You are part of sod turning, big budgets, collaborative meetings, progress reports, milestone celebrations and the ultimate ribbon cutting. There's even the possibility of winning an award for various aspects of the project- it's a very rewarding career option.
On the other hand, even though you are surrounded by professionally qualified and highly skilled technical expertise, you have the whole collective advice of ordinary road users coming at you as we all know best about the rights and wrongs of the roads we drive on.
When the roads have a deficit of preventative maintenance expenditure, we collectively get grumpy and express our displeasure in the form of the current AA campaign about the state of Northland roads.
But it all comes down to money. How the Government balances its overall priorities, the need for new road construction, against modal shift, against the need to maintain the existing asset is a vexed question. This is in an environment where the revenue sourced from road user charges and excise tax is reducing, through active discouragement of driving and climate change alarm.
Northland has been the beneficiary of several new road construction projects in recent years not all of which have come from "Vote Transport". But those road cones all over the place, have inevitably caused a shift in focus away from routine and preventative maintenance expenditure on the existing asset.
Add to this the significant increase in traffic volumes, particularly of heavy traffic, and our roads are starting to tell us that they need a real boost of enhanced maintenance before they break down all together. You can only sweat the asset for so long.
Through the One Network Road Classification, all highways are categorised a certain way and each category is funded to deliver an expected level of service.
These levels of service are: value for money, safety, resilience, amenity, travel time reliability and accessibility. All categories of roads in Northland are funded under the same formula as the same categories in Canterbury and Waikato.
Most of us know the roading issue in Northland is different. We have challenging topography and geology and the raw material we work with is much more difficult.

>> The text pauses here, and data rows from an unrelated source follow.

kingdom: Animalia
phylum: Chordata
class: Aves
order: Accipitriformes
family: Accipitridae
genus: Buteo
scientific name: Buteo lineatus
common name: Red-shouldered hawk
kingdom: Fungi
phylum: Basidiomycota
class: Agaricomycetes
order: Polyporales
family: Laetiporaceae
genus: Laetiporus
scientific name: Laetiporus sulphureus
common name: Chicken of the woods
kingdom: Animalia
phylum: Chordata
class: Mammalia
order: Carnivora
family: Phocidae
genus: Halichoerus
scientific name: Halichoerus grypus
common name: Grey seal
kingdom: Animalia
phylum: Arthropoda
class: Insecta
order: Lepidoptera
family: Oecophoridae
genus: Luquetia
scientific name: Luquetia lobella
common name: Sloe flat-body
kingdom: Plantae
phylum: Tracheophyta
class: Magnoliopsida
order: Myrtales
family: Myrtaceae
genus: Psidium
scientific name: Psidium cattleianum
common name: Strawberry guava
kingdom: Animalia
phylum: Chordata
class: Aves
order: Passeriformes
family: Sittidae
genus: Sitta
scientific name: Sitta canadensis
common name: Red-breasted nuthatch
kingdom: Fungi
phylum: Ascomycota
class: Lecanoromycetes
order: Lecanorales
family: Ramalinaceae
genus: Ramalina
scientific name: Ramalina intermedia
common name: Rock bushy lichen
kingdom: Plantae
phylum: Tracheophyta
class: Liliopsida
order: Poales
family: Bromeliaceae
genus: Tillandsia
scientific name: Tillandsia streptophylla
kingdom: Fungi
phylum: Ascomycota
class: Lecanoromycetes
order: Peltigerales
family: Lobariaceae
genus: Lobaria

These combined with weather extremes in drought and rain that open our sealed roads, make for a higher cost per kilometre of construction and maintenance than the rest of the country.
So while we are funded the same, we do not get as much bang for our buck - and that has nothing to do with the performance of roading engineers and contractors.
They perform against budget and performance indicators and, in that respect, do a pretty good job within the funds available.
The balance between capital and maintenance has tipped and we are not spending enough money on maintaining our roads. The AA considers there is around $900 million in backlog of national road maintenance and Northland needs a disproportionately higher amount of that to get to a level playing field.
The evidence of this is stark. Northland's road use is up 31 per cent over the past 10 years with the majority of this in heavy traffic, while pavement and seal funding has stayed relatively static.
Skid resistance and road roughness are overall at a lesser standard than the rest of the country and our death and serious injury rates because of head-on and run-off-road crashes are the highest in the country.
Increasing heavy traffic on rougher and more slippery roads does not make our roads safer. We are not a basket case but we have a special case for enhanced road maintenance on Northland roads.
• John Williamson is chairman of Roadsafe Northland and Northland Road Safety Trust, a former national councillor for NZ Automobile Association and former Whangārei District Council member.